George Edwards (naturalist)

George Edwards (* April 3, 1694; † July 23, 1773 ) was an English naturalist and ornithologist, known as the "Father of British Ornithology ".

Life

Edwards was born in Stratford, Essex. After a seven-year apprenticeship with a London merchant (up to 1716), he traveled extensively to mainland Europe, studied natural history, and was known for his colored depictions of animals, especially birds. The technique of etching he had learned from the natural historian Mark Catesby. On the recommendation of Sir Hans Sloane in 1733 he beadle (English Bedell ) of the Royal College of Physicians in London.

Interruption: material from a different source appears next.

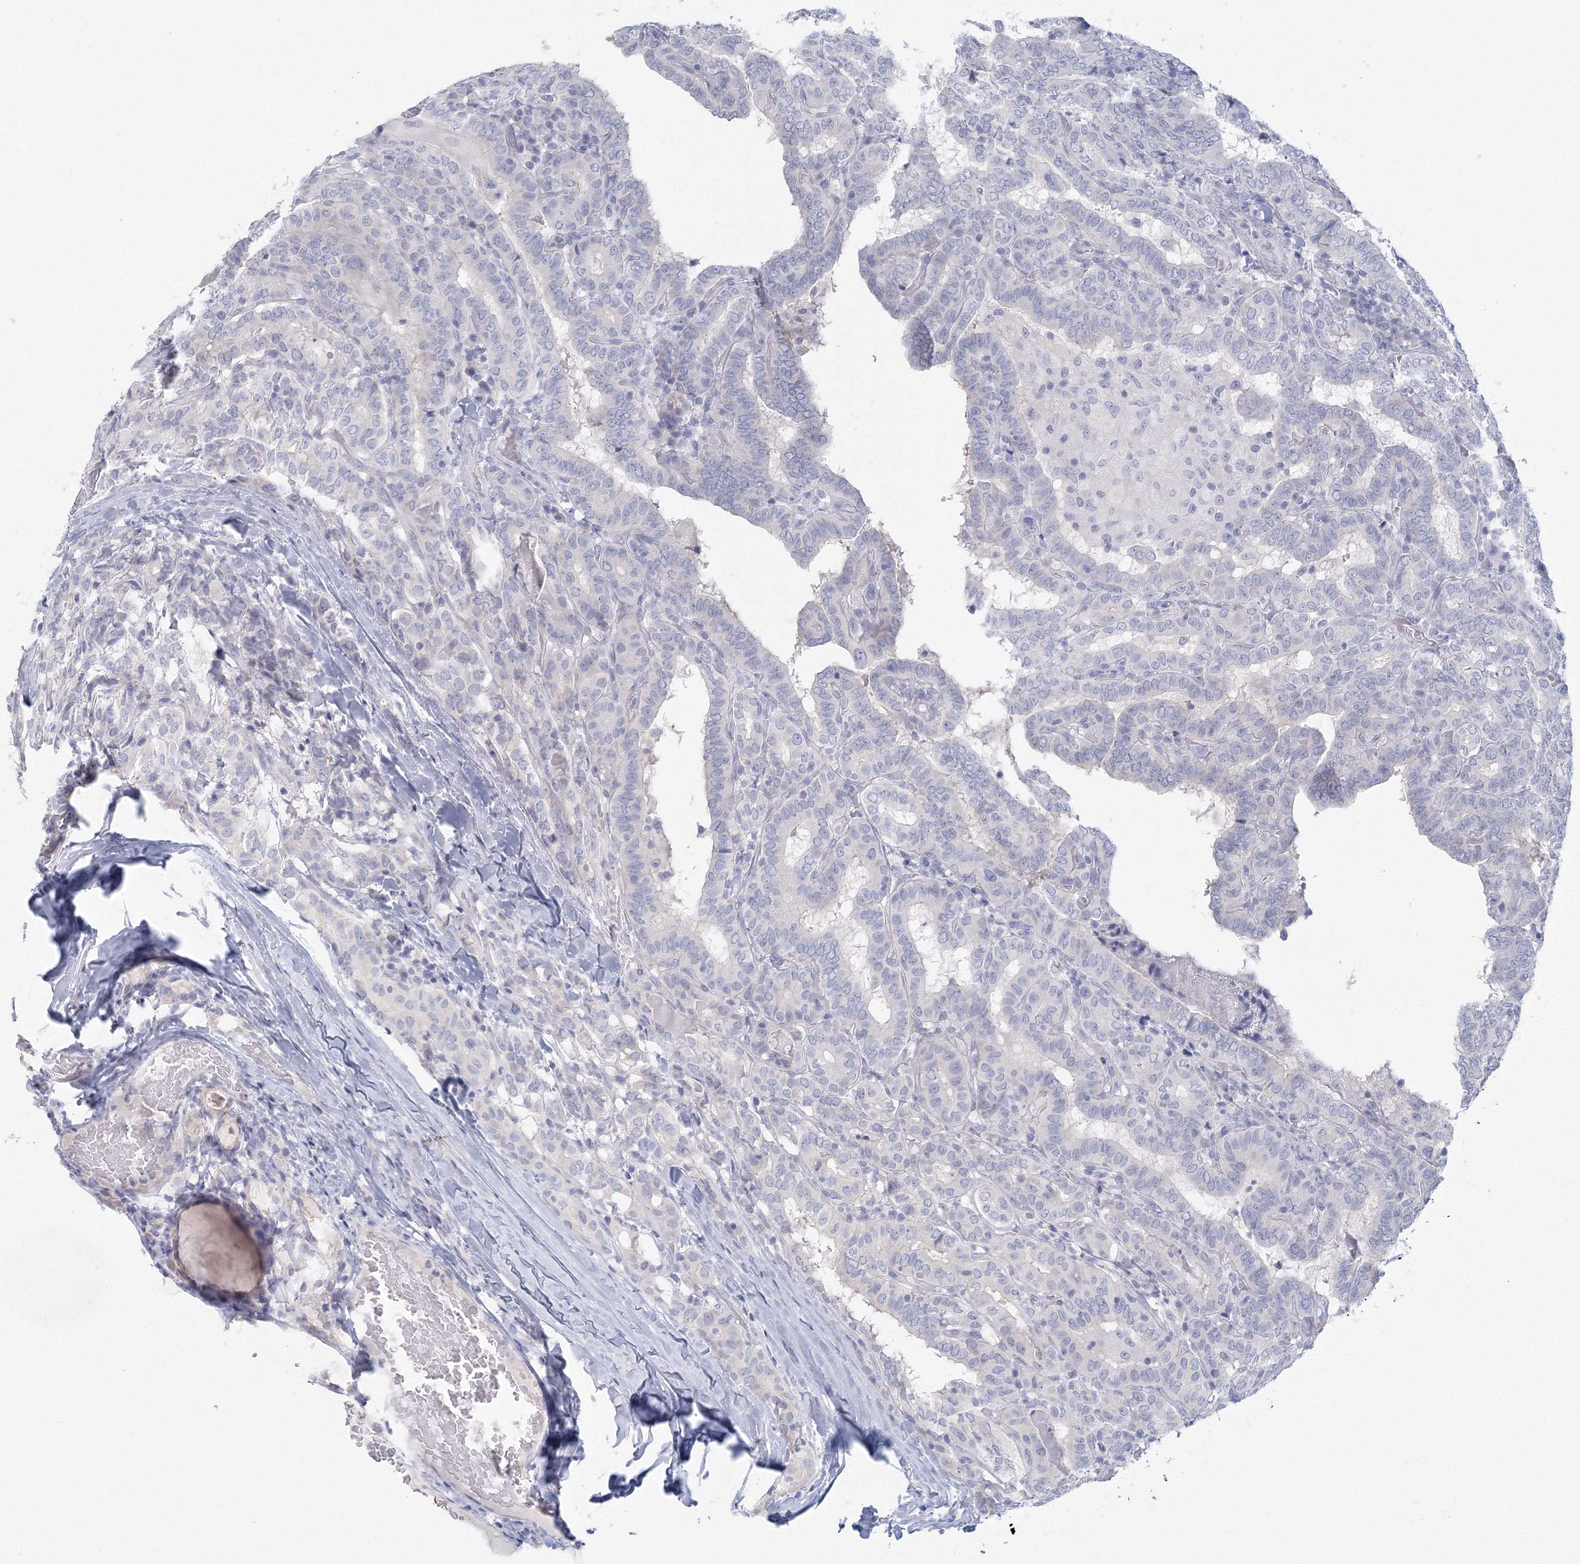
{"staining": {"intensity": "negative", "quantity": "none", "location": "none"}, "tissue": "thyroid cancer", "cell_type": "Tumor cells", "image_type": "cancer", "snomed": [{"axis": "morphology", "description": "Papillary adenocarcinoma, NOS"}, {"axis": "topography", "description": "Thyroid gland"}], "caption": "The immunohistochemistry micrograph has no significant expression in tumor cells of thyroid cancer (papillary adenocarcinoma) tissue.", "gene": "TACC2", "patient": {"sex": "female", "age": 72}}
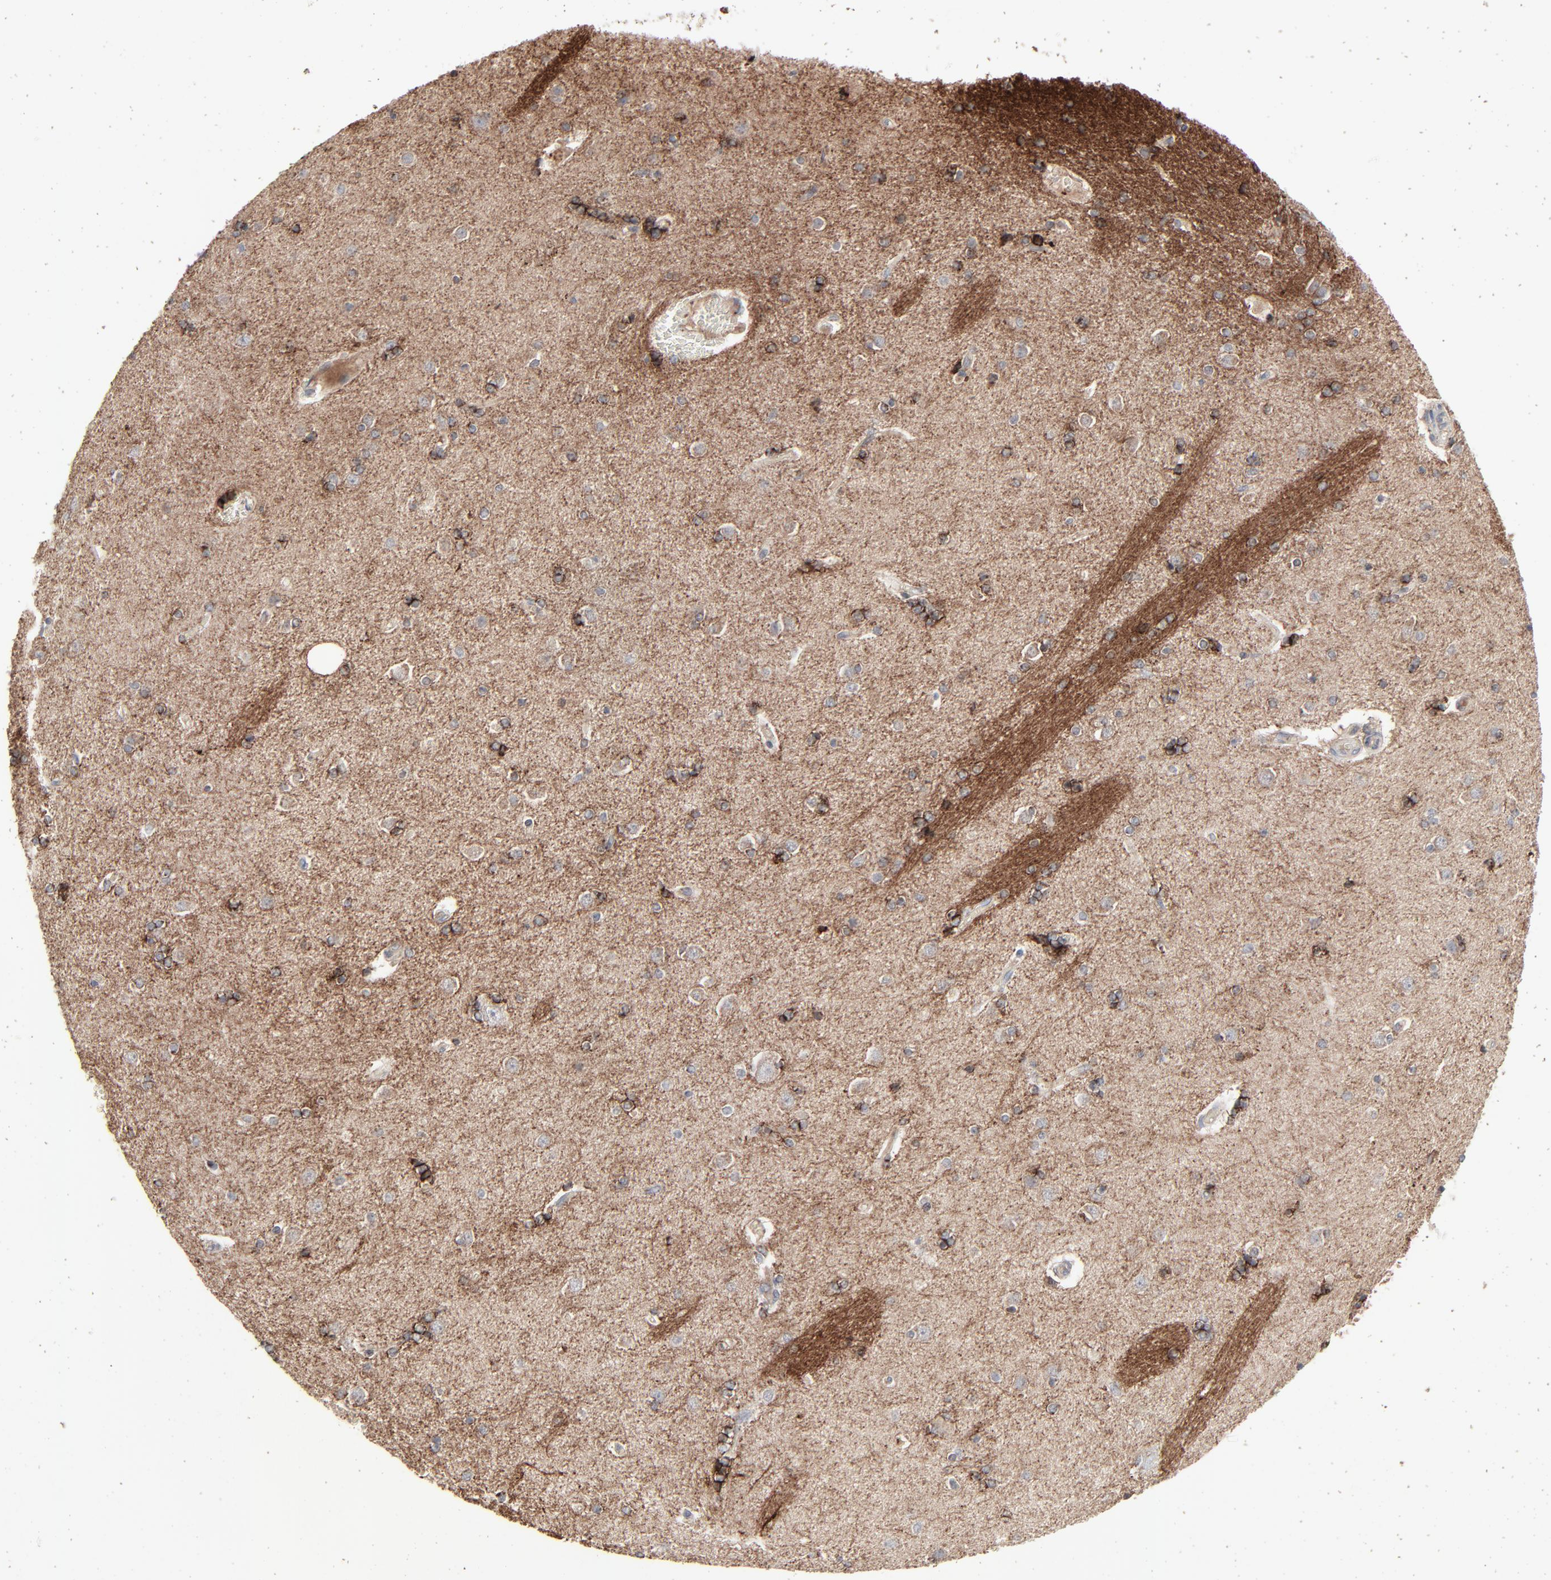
{"staining": {"intensity": "negative", "quantity": "none", "location": "none"}, "tissue": "caudate", "cell_type": "Glial cells", "image_type": "normal", "snomed": [{"axis": "morphology", "description": "Normal tissue, NOS"}, {"axis": "topography", "description": "Lateral ventricle wall"}], "caption": "This is a micrograph of immunohistochemistry staining of normal caudate, which shows no expression in glial cells.", "gene": "JAM3", "patient": {"sex": "female", "age": 54}}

Edwards himself described as Keeper of the College Library even though it officially was no such position.

Around the year 1764 around Edwards moved back to Plaistow, where he died in 1773.

Publications

In 1743 he published the first volume of his A Natural History of Birds, whose fourth volume appeared in 1751. Three additional volumes with the titles Gleanings of Natural History, were published 1758-1764. Both works together contain more than 600 etchings and descriptions of natural history subjects.

Linnaeus took Edwards often first-time descriptions as a basis for the scientific naming of numerous species of birds. A German translation of the Natural History of Birds was printed a few years after publication of the Nuremberg Illustrator Johann Michael Seligmann.

Other Works by George Edwards are essays of Natural History (1770 ) and Elements of Fossilogy: or, An Arrangement of Fossils, Into classes, orders, genera, and species; With Their Characters. (1776 ).

Awards

Edwards was in 1750 awarded by the Royal Society for A Natural History of Birds with the Copleymedaille. The puff adder catshark Haploblepharus edwardsii was named after Edwards, who first described this type.